### Dataset records

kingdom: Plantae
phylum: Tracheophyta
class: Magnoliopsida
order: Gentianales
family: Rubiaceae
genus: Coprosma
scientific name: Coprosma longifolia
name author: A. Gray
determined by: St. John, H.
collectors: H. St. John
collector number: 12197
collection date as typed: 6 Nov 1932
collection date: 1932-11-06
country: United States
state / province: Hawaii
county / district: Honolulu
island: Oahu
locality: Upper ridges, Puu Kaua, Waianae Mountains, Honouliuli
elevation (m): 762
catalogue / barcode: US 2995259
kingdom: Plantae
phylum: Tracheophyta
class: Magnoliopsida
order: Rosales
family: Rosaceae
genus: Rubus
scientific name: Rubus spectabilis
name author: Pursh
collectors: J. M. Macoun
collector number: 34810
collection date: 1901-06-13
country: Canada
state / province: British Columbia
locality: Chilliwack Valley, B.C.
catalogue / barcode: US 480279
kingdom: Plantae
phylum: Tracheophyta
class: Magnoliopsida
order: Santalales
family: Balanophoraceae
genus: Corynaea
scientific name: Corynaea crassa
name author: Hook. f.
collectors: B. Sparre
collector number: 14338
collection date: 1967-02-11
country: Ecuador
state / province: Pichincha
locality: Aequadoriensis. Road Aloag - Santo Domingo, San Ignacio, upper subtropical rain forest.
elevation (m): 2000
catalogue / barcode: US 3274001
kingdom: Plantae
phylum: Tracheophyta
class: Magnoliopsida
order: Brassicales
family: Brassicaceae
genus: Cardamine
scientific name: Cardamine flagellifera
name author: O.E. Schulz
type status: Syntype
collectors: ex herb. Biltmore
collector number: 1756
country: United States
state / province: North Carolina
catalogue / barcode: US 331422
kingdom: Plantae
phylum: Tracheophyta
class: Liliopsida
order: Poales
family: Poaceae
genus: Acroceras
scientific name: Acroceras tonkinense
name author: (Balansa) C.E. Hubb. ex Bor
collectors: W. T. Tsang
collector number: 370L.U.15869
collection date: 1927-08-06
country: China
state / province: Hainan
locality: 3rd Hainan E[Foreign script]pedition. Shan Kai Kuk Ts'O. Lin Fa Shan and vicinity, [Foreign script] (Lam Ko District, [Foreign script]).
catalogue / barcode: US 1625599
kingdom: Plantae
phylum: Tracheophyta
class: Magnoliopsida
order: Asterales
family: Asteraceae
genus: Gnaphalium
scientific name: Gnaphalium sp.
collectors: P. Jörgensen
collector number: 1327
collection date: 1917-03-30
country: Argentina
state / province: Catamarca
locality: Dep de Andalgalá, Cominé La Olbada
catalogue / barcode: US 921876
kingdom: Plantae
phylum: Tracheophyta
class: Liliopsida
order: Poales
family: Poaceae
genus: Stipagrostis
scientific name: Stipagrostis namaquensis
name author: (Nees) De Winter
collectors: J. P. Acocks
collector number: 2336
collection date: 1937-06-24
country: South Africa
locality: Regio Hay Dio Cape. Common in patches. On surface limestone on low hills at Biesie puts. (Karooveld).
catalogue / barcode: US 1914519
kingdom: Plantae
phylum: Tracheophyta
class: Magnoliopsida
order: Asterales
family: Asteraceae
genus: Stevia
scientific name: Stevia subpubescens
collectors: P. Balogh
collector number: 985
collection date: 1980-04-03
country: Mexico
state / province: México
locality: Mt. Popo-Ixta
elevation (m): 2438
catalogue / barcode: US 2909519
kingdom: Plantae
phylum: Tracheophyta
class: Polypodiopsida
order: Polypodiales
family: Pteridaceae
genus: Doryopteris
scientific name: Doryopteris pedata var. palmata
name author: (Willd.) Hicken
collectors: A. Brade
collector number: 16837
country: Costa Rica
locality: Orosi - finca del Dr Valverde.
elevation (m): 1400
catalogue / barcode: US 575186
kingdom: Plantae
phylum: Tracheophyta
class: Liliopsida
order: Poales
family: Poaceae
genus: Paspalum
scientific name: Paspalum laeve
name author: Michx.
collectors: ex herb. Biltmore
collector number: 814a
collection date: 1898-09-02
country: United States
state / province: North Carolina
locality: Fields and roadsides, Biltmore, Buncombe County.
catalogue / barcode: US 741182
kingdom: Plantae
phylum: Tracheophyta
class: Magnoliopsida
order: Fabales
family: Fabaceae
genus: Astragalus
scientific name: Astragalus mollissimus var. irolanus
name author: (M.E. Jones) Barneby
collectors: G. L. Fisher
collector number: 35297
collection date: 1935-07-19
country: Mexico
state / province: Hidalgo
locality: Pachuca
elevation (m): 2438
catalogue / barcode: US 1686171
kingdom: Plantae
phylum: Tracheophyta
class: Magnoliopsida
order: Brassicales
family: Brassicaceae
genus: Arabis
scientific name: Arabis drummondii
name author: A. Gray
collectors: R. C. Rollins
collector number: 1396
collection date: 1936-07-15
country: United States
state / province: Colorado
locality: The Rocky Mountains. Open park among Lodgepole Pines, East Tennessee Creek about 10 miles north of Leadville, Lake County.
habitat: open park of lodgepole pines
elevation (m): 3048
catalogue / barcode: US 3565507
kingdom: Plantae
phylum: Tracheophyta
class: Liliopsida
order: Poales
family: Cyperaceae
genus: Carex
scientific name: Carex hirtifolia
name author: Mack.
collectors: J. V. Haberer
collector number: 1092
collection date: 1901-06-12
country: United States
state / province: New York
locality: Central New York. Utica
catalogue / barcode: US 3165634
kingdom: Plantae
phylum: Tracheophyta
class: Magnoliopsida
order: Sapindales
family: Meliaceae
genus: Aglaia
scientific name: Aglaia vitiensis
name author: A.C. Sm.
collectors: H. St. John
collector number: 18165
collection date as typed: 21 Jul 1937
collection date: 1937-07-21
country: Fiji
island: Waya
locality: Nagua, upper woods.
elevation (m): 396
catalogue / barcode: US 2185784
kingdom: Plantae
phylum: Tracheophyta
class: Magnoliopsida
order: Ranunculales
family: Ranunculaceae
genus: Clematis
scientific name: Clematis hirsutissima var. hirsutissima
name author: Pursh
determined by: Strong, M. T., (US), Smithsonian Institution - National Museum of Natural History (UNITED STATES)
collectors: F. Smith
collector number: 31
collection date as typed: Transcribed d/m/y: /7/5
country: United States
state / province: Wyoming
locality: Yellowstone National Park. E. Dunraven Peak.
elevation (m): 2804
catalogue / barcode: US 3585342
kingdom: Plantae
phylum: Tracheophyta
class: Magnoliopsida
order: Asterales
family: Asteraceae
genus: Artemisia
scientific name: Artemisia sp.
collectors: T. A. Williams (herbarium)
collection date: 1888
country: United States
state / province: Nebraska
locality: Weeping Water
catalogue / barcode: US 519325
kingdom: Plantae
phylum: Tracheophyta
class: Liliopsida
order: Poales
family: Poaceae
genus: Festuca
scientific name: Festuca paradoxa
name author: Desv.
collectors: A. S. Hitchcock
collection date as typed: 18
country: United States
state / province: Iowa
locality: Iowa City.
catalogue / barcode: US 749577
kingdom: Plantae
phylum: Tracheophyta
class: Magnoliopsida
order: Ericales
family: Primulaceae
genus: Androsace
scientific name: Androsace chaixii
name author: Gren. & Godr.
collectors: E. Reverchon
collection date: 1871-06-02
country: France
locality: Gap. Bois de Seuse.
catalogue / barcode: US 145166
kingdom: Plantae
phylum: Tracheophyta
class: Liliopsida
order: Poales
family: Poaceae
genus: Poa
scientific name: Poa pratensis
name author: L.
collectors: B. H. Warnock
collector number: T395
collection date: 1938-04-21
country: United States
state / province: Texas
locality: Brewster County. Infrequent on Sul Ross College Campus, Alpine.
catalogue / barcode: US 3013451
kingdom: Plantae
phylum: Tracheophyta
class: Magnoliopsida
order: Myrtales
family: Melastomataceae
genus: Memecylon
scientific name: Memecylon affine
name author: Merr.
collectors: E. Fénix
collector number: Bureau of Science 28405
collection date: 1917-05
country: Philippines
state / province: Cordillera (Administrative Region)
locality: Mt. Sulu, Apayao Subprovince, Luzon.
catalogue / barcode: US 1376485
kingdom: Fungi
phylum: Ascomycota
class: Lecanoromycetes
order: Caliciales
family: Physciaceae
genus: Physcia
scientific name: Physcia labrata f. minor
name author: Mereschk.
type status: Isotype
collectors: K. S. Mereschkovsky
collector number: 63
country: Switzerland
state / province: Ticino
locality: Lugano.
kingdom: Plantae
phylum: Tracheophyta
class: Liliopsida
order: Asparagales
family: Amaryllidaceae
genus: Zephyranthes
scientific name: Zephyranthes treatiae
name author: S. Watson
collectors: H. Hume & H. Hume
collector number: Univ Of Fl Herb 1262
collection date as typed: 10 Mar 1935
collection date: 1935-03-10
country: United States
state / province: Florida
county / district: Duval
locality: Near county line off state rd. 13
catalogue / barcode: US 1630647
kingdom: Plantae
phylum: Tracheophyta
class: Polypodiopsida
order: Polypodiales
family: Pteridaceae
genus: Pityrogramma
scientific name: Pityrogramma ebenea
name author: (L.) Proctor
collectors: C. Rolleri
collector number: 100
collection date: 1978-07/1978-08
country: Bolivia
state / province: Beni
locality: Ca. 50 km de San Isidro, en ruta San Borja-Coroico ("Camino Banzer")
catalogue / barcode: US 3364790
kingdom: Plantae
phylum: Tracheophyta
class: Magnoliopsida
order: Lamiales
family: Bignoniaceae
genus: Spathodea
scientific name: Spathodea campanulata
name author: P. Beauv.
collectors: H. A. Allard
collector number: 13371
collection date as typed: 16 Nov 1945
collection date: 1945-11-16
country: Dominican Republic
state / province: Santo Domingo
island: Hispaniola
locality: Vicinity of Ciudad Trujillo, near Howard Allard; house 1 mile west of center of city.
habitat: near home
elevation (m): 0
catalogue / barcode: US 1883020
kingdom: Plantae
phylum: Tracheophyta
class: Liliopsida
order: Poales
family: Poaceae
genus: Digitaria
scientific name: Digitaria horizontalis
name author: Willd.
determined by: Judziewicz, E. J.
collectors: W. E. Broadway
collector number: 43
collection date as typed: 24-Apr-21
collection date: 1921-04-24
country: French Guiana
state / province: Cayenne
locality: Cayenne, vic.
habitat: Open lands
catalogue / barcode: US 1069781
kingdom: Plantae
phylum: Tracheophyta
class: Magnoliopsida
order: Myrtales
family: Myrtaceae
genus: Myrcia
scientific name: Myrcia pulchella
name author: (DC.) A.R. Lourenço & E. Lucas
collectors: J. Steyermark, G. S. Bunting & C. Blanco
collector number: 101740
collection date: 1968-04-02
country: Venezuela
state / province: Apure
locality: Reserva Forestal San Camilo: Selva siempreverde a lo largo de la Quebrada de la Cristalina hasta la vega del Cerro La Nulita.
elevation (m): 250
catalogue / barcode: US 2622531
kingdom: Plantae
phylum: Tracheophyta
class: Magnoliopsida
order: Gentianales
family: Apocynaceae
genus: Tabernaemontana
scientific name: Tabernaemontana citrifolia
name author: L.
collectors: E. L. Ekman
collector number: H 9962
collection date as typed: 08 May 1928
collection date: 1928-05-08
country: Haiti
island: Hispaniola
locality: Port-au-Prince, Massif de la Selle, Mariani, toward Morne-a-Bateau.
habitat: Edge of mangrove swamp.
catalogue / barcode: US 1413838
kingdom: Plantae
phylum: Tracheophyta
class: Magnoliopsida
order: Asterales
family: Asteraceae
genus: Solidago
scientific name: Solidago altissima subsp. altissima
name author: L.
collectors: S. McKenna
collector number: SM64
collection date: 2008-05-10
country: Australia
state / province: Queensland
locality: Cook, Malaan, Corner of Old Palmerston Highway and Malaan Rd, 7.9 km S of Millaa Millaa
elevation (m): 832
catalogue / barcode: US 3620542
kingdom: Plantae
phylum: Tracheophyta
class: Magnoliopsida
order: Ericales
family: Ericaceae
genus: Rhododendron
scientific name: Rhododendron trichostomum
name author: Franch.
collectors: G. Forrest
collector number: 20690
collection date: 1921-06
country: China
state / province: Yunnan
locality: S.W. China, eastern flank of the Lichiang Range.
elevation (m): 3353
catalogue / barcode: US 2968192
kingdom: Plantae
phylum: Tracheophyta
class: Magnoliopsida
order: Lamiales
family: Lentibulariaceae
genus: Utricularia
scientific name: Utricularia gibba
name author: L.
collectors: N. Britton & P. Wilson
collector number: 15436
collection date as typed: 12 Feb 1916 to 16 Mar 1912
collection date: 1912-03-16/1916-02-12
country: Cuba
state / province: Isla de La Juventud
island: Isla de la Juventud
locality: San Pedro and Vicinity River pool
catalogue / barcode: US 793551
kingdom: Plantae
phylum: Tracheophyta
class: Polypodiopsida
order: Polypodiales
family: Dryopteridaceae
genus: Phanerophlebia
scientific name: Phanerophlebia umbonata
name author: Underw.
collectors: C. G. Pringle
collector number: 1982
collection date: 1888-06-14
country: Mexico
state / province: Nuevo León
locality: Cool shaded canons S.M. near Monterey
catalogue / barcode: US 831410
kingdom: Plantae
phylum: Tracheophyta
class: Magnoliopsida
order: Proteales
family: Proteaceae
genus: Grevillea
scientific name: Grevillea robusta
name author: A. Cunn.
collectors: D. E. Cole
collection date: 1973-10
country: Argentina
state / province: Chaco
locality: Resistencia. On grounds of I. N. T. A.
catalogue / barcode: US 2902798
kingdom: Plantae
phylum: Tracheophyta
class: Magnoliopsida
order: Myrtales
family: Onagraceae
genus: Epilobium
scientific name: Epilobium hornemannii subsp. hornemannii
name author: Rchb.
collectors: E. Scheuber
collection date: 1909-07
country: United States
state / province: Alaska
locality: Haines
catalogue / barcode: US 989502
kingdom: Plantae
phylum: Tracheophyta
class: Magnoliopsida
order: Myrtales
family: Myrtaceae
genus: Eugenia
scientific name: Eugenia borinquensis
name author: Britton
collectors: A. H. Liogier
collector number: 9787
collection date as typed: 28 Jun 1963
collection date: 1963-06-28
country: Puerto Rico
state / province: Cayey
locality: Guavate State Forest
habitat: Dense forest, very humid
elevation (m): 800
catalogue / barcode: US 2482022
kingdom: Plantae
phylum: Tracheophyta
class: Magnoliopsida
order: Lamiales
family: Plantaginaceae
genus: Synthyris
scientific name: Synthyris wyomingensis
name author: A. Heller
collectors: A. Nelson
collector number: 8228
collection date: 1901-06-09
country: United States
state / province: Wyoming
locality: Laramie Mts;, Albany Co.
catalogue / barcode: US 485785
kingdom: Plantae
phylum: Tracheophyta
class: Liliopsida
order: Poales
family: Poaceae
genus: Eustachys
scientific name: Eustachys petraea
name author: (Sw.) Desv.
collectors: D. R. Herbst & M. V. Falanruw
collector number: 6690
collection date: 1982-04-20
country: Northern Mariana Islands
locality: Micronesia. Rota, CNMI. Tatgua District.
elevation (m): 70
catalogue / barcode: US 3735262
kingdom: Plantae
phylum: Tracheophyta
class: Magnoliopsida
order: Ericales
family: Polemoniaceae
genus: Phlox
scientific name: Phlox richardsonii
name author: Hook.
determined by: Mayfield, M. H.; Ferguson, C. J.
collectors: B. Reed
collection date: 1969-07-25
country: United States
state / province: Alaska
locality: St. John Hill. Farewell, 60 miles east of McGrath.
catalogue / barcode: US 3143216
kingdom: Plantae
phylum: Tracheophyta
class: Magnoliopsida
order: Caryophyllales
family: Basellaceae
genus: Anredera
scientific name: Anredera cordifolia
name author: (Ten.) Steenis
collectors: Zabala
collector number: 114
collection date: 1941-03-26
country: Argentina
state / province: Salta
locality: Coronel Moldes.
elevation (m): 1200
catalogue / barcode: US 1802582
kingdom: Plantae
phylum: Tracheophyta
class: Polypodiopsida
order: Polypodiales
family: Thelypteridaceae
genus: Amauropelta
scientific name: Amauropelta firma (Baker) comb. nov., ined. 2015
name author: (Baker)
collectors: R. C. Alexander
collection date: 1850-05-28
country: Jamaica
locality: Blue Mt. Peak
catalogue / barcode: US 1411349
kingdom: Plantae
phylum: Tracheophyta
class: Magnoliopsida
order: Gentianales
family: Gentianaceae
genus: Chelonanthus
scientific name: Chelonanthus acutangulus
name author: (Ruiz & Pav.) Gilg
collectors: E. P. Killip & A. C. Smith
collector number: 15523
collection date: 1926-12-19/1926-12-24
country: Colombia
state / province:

######

** Work to do **
Reproduce verbatim the lines of the entries starting with the line that contains "collector number: 18165" and continuing through the line that contains "country: France", both included.

** Solved problem **
collector number: 18165
collection date as typed: 21 Jul 1937
collection date: 1937-07-21
country: Fiji
island: Waya
locality: Nagua, upper woods.
elevation (m): 396
catalogue / barcode: US 2185784
kingdom: Plantae
phylum: Tracheophyta
class: Magnoliopsida
order: Ranunculales
family: Ranunculaceae
genus: Clematis
scientific name: Clematis hirsutissima var. hirsutissima
name author: Pursh
determined by: Strong, M. T., (US), Smithsonian Institution - National Museum of Natural History (UNITED STATES)
collectors: F. Smith
collector number: 31
collection date as typed: Transcribed d/m/y: /7/5
country: United States
state / province: Wyoming
locality: Yellowstone National Park. E. Dunraven Peak.
elevation (m): 2804
catalogue / barcode: US 3585342
kingdom: Plantae
phylum: Tracheophyta
class: Magnoliopsida
order: Asterales
family: Asteraceae
genus: Artemisia
scientific name: Artemisia sp.
collectors: T. A. Williams (herbarium)
collection date: 1888
country: United States
state / province: Nebraska
locality: Weeping Water
catalogue / barcode: US 519325
kingdom: Plantae
phylum: Tracheophyta
class: Liliopsida
order: Poales
family: Poaceae
genus: Festuca
scientific name: Festuca paradoxa
name author: Desv.
collectors: A. S. Hitchcock
collection date as typed: 18
country: United States
state / province: Iowa
locality: Iowa City.
catalogue / barcode: US 749577
kingdom: Plantae
phylum: Tracheophyta
class: Magnoliopsida
order: Ericales
family: Primulaceae
genus: Androsace
scientific name: Androsace chaixii
name author: Gren. & Godr.
collectors: E. Reverchon
collection date: 1871-06-02
country: France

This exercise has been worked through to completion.